─── Data rows

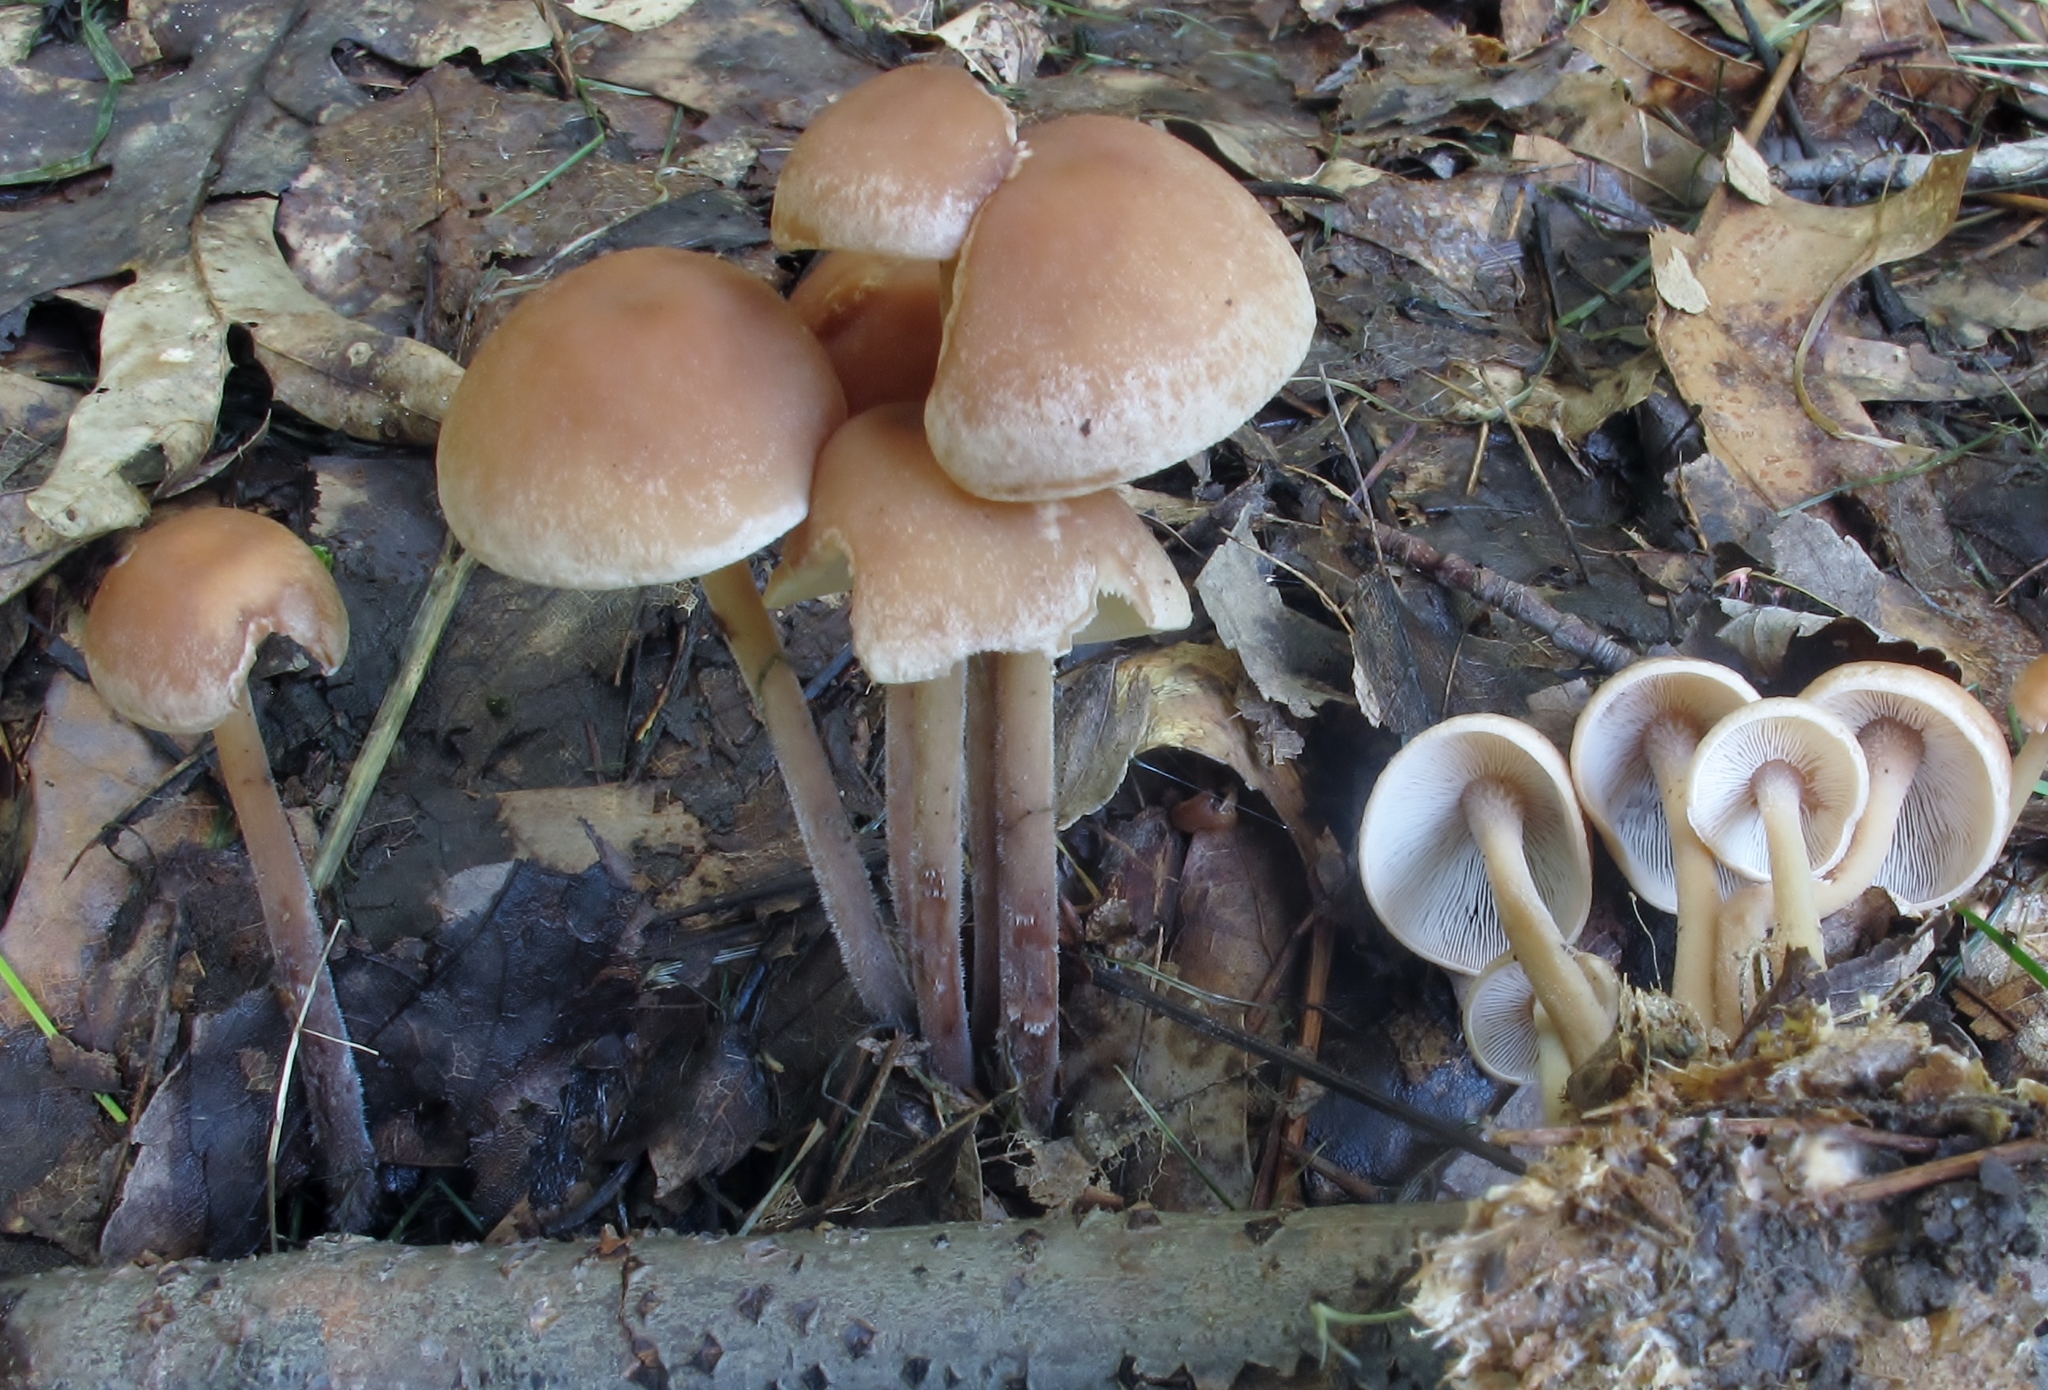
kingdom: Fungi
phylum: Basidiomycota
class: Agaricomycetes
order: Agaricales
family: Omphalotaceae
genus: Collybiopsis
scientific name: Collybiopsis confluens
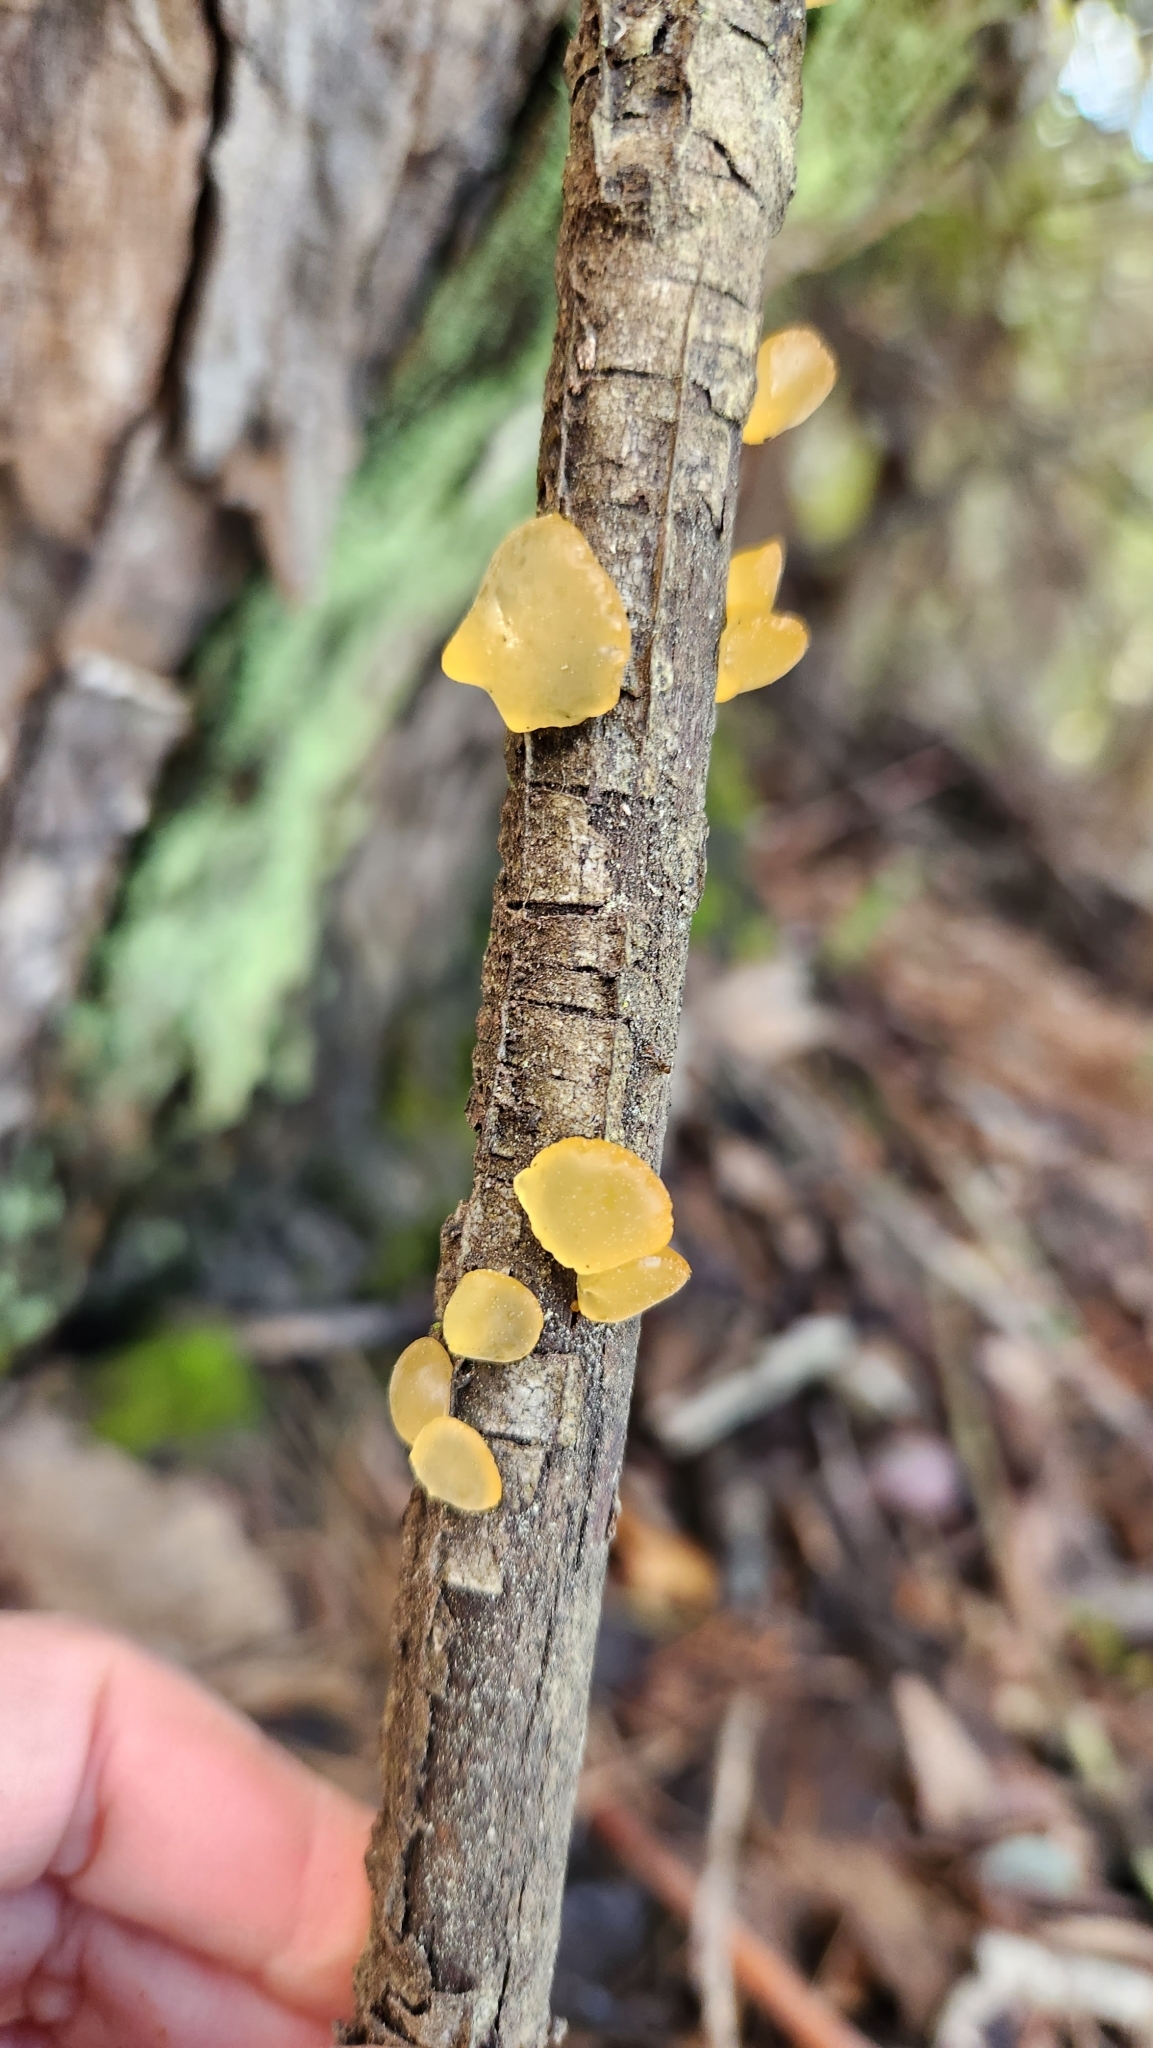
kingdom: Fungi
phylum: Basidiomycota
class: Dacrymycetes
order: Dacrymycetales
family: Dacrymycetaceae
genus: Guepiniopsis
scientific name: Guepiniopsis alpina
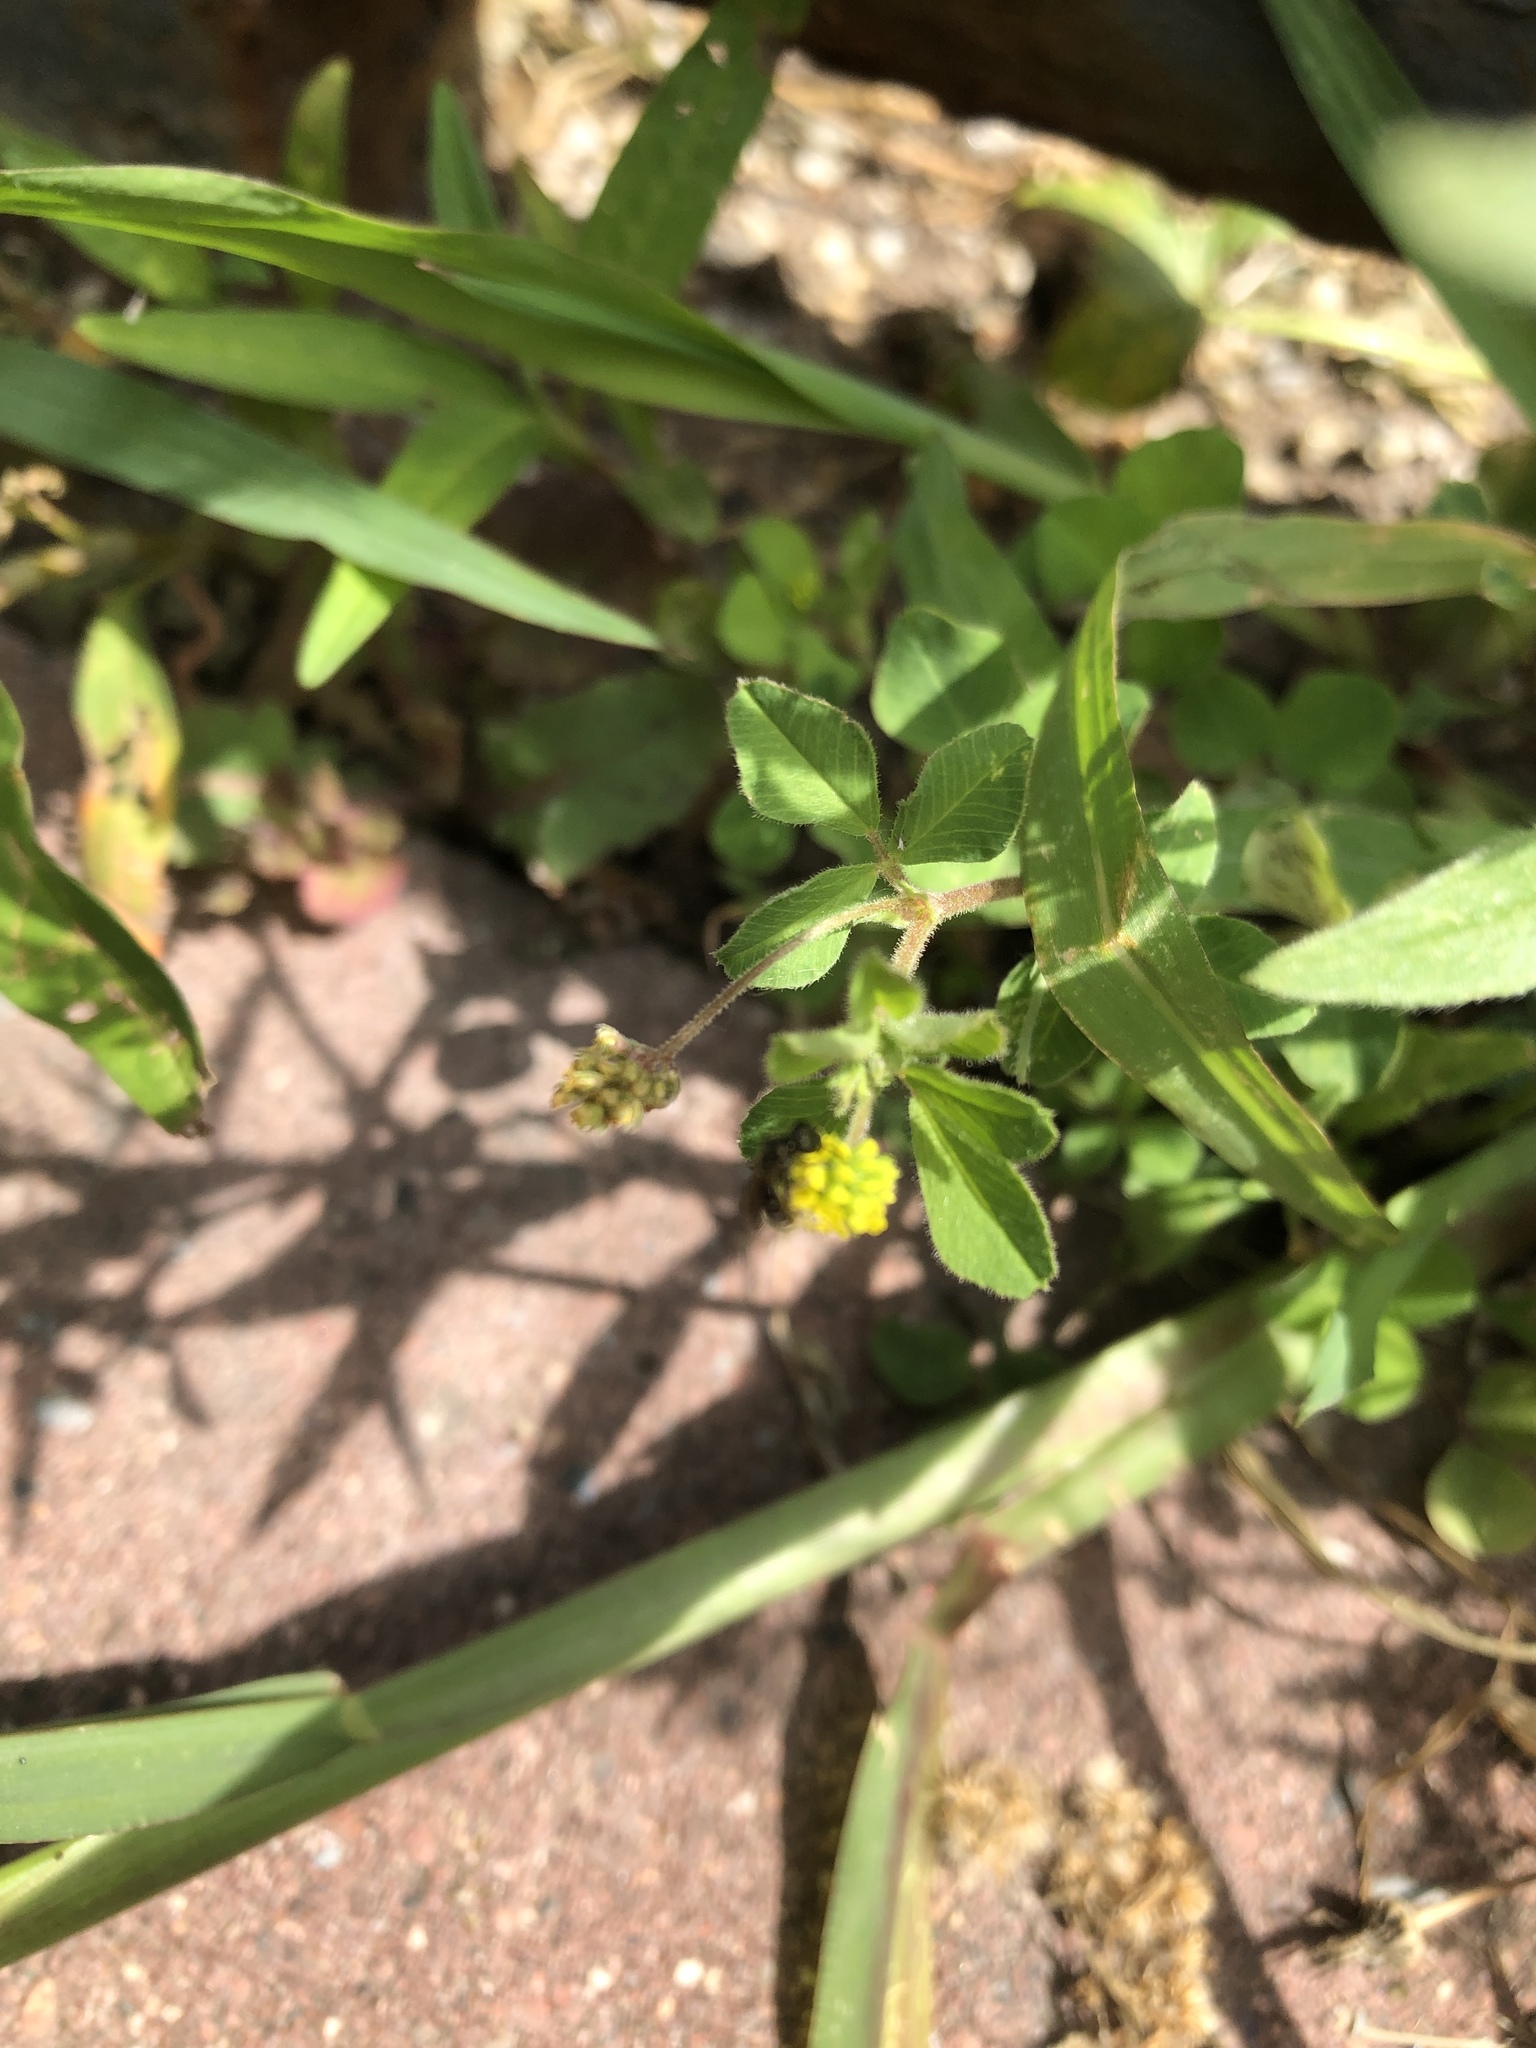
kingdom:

──────

Do this: Quote the entries word for word, from the line that contains "class: Dacrymycetes" through the end of the entries, including both of those ends. Leave the pictures out of your answer.

Response:
class: Dacrymycetes
order: Dacrymycetales
family: Dacrymycetaceae
genus: Guepiniopsis
scientific name: Guepiniopsis alpina
kingdom:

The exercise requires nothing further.